━━ Sección del documento ━━
El terremoto de magnitud 7,5 registrado en Venezuela el 24 de junio de 2026 ocurrió a partir de un movimiento de desgarre cerca del límite entre la placa del Caribe y la placa Sudamericana, según el USGS.
En cambio, el terremoto de magnitud 7,4 que afectó a Colombia el 10 de agosto, con epicentro en San José del Palmar (Chocó), se produjo en una región en la que la placa de Nazca se introduce por debajo de la placa Sudamericana. El Servicio Geológico Colombiano (SGC) explica que este proceso de subducción libera energía y produce terremotos en la costa del Pacífico colombiano.
La agencia meteorológica indonesia BMKG relaciona el terremoto de Indonesia con la actividad del sistema de fallas Flores Back-Arc Thrust, desarrollado en una zona marcada por la interacción de la placa Indo-Australiana con el sistema tectónico de Sunda-Banda.
━━━
━━ Registros proporcionados ━━
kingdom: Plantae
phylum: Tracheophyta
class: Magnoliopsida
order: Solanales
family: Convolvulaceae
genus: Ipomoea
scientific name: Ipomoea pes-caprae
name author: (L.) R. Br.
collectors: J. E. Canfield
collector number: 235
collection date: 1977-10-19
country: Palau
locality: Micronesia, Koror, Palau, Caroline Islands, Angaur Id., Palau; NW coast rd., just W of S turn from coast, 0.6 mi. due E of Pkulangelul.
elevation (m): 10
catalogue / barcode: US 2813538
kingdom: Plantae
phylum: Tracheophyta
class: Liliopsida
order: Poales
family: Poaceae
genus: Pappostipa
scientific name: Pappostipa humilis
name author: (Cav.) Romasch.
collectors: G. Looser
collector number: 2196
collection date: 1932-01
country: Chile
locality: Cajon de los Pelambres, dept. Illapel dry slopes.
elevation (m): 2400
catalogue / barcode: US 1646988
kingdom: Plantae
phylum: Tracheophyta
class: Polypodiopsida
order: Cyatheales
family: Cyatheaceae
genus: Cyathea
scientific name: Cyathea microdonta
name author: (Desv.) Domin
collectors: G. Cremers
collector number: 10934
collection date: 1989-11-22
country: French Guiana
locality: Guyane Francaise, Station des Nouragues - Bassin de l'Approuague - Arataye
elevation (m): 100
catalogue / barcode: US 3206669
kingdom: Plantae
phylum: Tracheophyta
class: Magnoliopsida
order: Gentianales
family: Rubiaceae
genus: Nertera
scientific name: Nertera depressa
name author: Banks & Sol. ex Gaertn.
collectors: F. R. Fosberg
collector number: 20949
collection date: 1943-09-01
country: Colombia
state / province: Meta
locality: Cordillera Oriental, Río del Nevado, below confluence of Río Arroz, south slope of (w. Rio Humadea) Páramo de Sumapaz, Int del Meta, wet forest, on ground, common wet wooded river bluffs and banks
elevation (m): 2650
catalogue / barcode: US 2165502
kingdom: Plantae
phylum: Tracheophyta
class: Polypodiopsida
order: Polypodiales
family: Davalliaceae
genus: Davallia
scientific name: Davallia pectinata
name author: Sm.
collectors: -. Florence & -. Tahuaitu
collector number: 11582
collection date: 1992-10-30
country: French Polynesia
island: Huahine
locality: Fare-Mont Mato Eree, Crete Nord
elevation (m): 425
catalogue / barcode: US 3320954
━━━
Acciones a realizar –
• 1. Indica si cada afirmación concuerda con el texto sobre los terremotos: (a) El terremoto de Colombia tuvo su epicentro en San José del Palmar. (b) El terremoto de Venezuela se produjo porque la placa de Nazca se introduce por debajo de la placa Sudamericana. (c) La BMKG vincula el terremoto de Indonesia con el sistema de fallas Flores Back-Arc Thrust. Responde sí o no y cita literalmente las palabras del texto que lo deciden.
• 2. En el texto sobre los terremotos, renombra "agencia meteorológica" como "oficina meteorológica" y copia el fragmento que empieza por las palabras "En cambio, el" y termina después de "tectónico de Sunda-Banda.".

Soluciones en orden –
• 1.
(a) Sí: "con epicentro en San José del Palmar (Chocó)".
(b) No: "ocurrió a partir de un movimiento de desgarre cerca del límite entre la placa del Caribe y la placa Sudamericana".
(c) Sí: "relaciona el terremoto de Indonesia con la actividad del sistema de fallas Flores Back-Arc Thrust".

• 2.
En cambio, el terremoto de magnitud 7,4 que afectó a Colombia el 10 de agosto, con epicentro en San José del Palmar (Chocó), se produjo en una región en la que la placa de Nazca se introduce por debajo de la placa Sudamericana. El Servicio Geológico Colombiano (SGC) explica que este proceso de subducción libera energía y produce terremotos en la costa del Pacífico colombiano.
La oficina meteorológica indonesia BMKG relaciona el terremoto de Indonesia con la actividad del sistema de fallas Flores Back-Arc Thrust, desarrollado en una zona marcada por la interacción de la placa Indo-Australiana con el sistema tectónico de Sunda-Banda.